Oui. L’été 2013 a vraiment été celui de tous les dangers. La situation politique était bloquée, le pays toujours sans institutions, deux figures de la gauche avaient été assassinées, les groupes armés jihadistes étaient de plus en plus actifs et d’inquiétantes milices avaient fait leur apparition, sous couvert de « protéger » la révolution. Le rôle joué par l’UGTT, la centrale syndicale du pays, qui a toujours été un acteur clé depuis l’indépendance, a été décisif. Elle est parvenue à convaincre l’ensemble des forces politiques de se retrouver autour d’une table pour trouver des solutions de compromis afin de remettre le pays sur les rails de la transition démocratique. Un gouvernement de technocrates a été mis en place et la constituante a pu enfin achever ses travaux. Ce « dialogue national », qui a permis de sortir de la crise, a été parrainé, outre l’UGTT, par l’UTICA, qui est le syndicat patronal, ainsi que par l’Ordre national des avocats et la Ligue tunisienne de défense des droits de l’homme, deux associations qui n’ont jamais cessé, pendant les années Ben Ali, de défendre la démocratie et les libertés. Au delà du rôle joué par ce « quartet », le poids de la société civile a été décisif pour obliger les islamistes à tenir compte, en dépit de leur victoire électorale de 2011, du caractère pluriel de la société tunisienne et de la nécessité de parvenir à un consensus sur le texte constitutionnel. Les associations de femmes par exemple ont su contrer les tentatives des députés d’Ennahda pour remettre en cause le principe de l’égalité homme-femme. Une jeune association, Al Bawsala (la Boussole), créée par Amira Yahyaoui, a fait en sorte que les débats au sein de la constituante soit mis sur la place publique, permettant à tous de réagir. D’autres militants associatifs ont délégué des observateurs dans les bureaux de vote afin de s’assurer du bon déroulement des élections législatives et présidentielles.

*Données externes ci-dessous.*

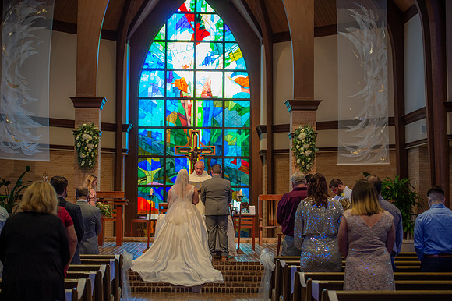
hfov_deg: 28.9
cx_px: 226
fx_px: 878
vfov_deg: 19.4
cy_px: 150
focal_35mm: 70
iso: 1250
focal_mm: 70
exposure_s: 1/160
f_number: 3.2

Avez-vous confiance dans l’avenir de la Tunisie ?


Oui, mais. Oui, à cause précisément de la vitalité de cette société civile, oui parce qu’un gouvernement issu des urnes est forcément plus légitime, donc plus fort. Et oui, aussi, parce que je suis convaincue que certaines leçons ont porté, et qu’il y a réellement aujourd’hui, au sein du mouvement Ennahda, un courant pragmatique décidé à jouer le jeu des institutions. Mais cela suppose d’abord que le second tour des élections présidentielles, qui s’annonce tendu, se passe sans accroc. Cela suppose ensuite que Nidaa Tounès, le parti arrivé en tête aux élections législatives et au sein duquel se côtoient de vrais démocrates et d’anciens militants du parti de Ben Ali, ne cède pas à la tentation du revanchisme. Cela implique surtout que soit mise en oeuvre une vraie politique de développement économique et social, qui passe notamment par une réduction des inégalités entre les régions et par une nouvelle politique de l’éducation, tournée vers l’emploi. La Tunisie des oubliés, celle qui a initié la révolution en décembre 2010 est en effet largement restée à l’écart des derniers scrutins. Enfin, la lutte contre le terrorisme, déjà amorcée depuis la nomination du gouvernement Jomaa, devra se poursuivre car la menace est loin d’avoir été éradiquée.